Illustration. (photo Obatala-photography/shutterstock)

Les policiers sont tombés dans un guet-apens ce mardi soir dans la cité de la Devèze à Béziers (Hérault). Les sapeurs-pompiers ont également été pris pour cible. Des engins de chantier se trouvant sur le site de la future école Samuel-Paty ont été incendiés.

Les forces de l’ordre ont été alertées par un appel au « 17 » vers 23 heures. Les policiers de la brigade anticriminalité (BAC) de Béziers se sont rendus dans la cité de la Devèze, alors que des containers avaient été incendiés par des individus, qui attendaient leur arrivée explique le Métropolitain.

Sur place, les fonctionnaires ont été la cible de jets de projectiles qui ont impacté leur véhicule. Le policier au volant d’une Peugeot 308 n’a pas eu d’autre choix que de percuter des containers en feu pour se protéger. La vingtaine d’assaillants au visage dissimulés ont ensuite incendié des engins de chantier qui se trouvaient sur le chantier de la futur école Samuel-Paty.

Des renforts ont été demandés pour faire face à cette situation d’agression, et notamment pour sécuriser l’intervention des sapeurs-pompiers. Des véhicules de la police nationale et municipales ont été envoyés sur les lieux. Les soldats du feu, également pris pour cible, sont intervenus et ont maîtrisé les incendies.
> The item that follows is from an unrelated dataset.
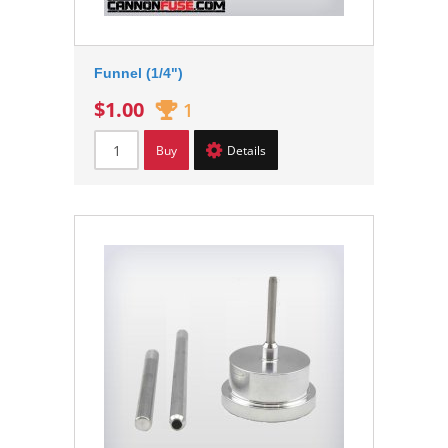
Funnel (1/4")
$1.00
1
Buy
Details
Des contrôles et des verbalisations le matin même

Un peu plus tôt dans la journée au même endroit, les policiers avaient mené des contrôles et des individus avaient été verbalisés. Les auteurs ont-ils agi en représailles, comme à Alençon (Orne), la même nuit ? « Pour l’heure nous n’avons aucune piste, mais une enquête est ouverte sous l’autorité du parquet », a indiqué le commissaire de police de Béziers, Éric Hermenier, à Midi Libre. « C’est tout simplement inadmissible, insupportable, inacceptable », a réagi le maire de la ville, Robert Ménard. « Nous n’acceptons pas qu’hier une école ait été détruite par un incendie et nous n’acceptons pas aujourd’hui qu’une autre soit la cible d’imbéciles ».

En avril dernier, les policiers avaient été visés par de nombreux tirs de mortiers d’artifice dans cette cité de la Devèze. Les forces de l’ordre étaient déjà tombées dans un guet-apens deux mois plus tôt. Deux fonctionnaires avaient été blessés.